Dès qu’il la quitte, c’est soudain comme un désir de rester près d’elle qui monte en lui. Une envie de la voir vivre, d’être là et porter avec elle ses tourments imaginaires. Voyeur sans appétit, il regagne sa nouvelle chambre et sombre dans l’obscurité de cette jeune nuit. La première pour lui dans cet institut froid d’une autre époque.
Il change subitement de chemin et avance maintenant vers le bâtiment où Alma est postée derrière la fenêtre. Elle détient, de ce poste d’observation, une vue imprenable et discrète sur le jardin. Il porte un pantalon un peu trop long qui laisse, derrière sa démarche, des traînées inhabituelles et discrètes sur le gravier de l’allée centrale. Un haut de forme est planté sur son crâne et lui donne l’allure d’un homme de grande taille. Le couvre-chef accentue l’effet filiforme intenté par la maigreur de ce jeune homme faussement gracieux. Ses bras se balancent le long de son corps et le manteau virevolte autour d’eux comme deux majestueux cerfs-volants au-dessus d’une large plage de Bretagne.

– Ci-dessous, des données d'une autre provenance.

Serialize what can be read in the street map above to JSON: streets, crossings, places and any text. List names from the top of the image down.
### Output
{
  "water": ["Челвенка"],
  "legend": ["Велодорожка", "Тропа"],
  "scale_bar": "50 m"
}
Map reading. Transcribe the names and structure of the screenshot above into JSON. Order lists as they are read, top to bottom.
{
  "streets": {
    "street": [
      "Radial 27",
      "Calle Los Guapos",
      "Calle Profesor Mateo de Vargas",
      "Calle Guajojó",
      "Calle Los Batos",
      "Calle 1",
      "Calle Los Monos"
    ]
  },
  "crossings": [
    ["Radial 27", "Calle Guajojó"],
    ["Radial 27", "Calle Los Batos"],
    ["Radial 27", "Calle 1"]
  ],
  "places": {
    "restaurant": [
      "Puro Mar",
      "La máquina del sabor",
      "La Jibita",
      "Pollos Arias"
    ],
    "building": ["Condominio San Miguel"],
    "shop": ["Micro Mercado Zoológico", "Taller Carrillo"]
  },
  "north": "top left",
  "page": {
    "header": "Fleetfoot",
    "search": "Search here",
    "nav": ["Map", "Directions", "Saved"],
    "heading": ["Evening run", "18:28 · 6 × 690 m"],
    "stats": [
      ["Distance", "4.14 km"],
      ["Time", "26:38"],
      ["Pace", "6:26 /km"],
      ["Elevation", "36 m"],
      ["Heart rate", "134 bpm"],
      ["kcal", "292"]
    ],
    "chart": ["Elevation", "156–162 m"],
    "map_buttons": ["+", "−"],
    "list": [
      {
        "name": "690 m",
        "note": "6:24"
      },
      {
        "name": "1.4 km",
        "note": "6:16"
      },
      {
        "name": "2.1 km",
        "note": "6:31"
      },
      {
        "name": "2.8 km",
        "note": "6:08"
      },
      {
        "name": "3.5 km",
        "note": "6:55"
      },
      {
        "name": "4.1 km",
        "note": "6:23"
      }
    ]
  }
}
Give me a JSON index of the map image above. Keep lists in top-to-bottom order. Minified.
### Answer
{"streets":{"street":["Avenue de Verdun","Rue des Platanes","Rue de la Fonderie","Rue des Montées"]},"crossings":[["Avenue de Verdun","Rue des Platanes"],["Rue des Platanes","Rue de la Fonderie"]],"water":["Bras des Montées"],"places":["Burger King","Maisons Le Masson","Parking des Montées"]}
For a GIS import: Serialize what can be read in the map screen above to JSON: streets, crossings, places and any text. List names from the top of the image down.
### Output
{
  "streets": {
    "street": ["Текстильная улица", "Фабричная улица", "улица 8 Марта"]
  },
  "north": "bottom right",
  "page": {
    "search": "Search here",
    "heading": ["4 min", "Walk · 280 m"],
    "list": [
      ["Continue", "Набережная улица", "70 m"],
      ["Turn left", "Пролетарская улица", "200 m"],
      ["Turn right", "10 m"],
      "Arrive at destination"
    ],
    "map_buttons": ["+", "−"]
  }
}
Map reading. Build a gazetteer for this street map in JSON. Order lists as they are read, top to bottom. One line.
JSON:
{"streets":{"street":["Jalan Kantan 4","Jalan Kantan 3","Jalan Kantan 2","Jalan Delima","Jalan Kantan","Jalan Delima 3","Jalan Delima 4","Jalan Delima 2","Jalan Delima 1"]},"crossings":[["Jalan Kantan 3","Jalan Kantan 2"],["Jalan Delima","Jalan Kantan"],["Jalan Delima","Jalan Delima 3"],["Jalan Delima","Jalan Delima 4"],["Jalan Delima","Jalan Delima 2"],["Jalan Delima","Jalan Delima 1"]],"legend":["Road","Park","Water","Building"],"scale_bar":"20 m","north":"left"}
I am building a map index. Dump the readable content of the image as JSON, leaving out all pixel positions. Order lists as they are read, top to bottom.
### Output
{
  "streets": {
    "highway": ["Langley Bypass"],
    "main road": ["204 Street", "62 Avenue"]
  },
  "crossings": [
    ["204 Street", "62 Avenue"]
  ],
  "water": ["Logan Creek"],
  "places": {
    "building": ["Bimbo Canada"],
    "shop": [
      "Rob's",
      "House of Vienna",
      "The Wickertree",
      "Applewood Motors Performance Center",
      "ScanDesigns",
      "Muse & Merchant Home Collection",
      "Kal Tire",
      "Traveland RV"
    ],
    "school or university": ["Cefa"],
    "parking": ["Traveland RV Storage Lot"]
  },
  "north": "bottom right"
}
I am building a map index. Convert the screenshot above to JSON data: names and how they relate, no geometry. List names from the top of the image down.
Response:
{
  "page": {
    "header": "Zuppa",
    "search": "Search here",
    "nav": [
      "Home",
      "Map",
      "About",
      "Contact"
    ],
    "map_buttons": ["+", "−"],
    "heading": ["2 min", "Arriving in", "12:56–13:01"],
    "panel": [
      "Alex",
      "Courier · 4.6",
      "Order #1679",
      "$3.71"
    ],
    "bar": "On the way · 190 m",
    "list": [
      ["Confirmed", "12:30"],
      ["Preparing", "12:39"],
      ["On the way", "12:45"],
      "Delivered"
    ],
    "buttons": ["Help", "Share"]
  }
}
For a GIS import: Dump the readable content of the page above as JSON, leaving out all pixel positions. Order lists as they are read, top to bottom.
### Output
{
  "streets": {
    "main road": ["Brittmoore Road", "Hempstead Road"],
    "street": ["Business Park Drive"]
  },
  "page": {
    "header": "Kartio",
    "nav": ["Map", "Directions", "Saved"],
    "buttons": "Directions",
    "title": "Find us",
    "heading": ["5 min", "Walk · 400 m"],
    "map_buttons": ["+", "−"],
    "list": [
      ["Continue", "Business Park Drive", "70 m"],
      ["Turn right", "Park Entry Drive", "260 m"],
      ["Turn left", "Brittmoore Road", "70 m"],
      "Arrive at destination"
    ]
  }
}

Il continue d’avancer et aperçoit Alma pour la première fois. Elle semble le regarder avec concentration. Il sourit et quand il attarde son attention sur le visage d’Alma, il remarque ses traits renfrognés. Puis la minute d’après, elle agit comme si elle parlait à quelqu’un et ne regarde plus vers lui. Elle fait de grands gestes avec ses mains. Visiblement elle tente de convaincre quelqu’un avec enthousiasme et un faux air léger. Mais quand il s’approche de la porte fenêtre, il découvre qu’Alma est seule. Qui essaie-t-elle de convaincre et de quoi ? Il fait le tour de l’autre côté, et entre dans le vieux bâtiment. Il se retrouve rapidement dans le couloir d’où elle l’observait quelques minutes auparavant. Il fait sombre dans le couloir mais cette fois-ci, il entend distinctement la voix d’Alma rire puis l’instant d’après elle abrège avec agitation sa joie et elle se met à regarder intensément par la fenêtre de nouveau. Et là plus un son ne sort de sa bouche. Elle semble absente et tellement triste. Ses yeux sont brillants à cause des larmes salées qui tremblent à la commissure de ses jolies amendes bleues, ridées mais néanmoins jolies. Elle lui fait peur maintenant. Il rebrousse chemin, tourne les talons et prend l’escalier qui le mènera à sa chambre.
Dès qu’il la quitte, c’est soudain comme un désir de rester près d’elle qui monte en lui. Une envie de la voir vivre, d’être là et porter avec elle ses tourments imaginaires. Voyeur sans appétit, il regagne sa nouvelle chambre et sombre dans l’obscurité de cette jeune nuit. La première pour lui dans cet institut froid d’une autre époque.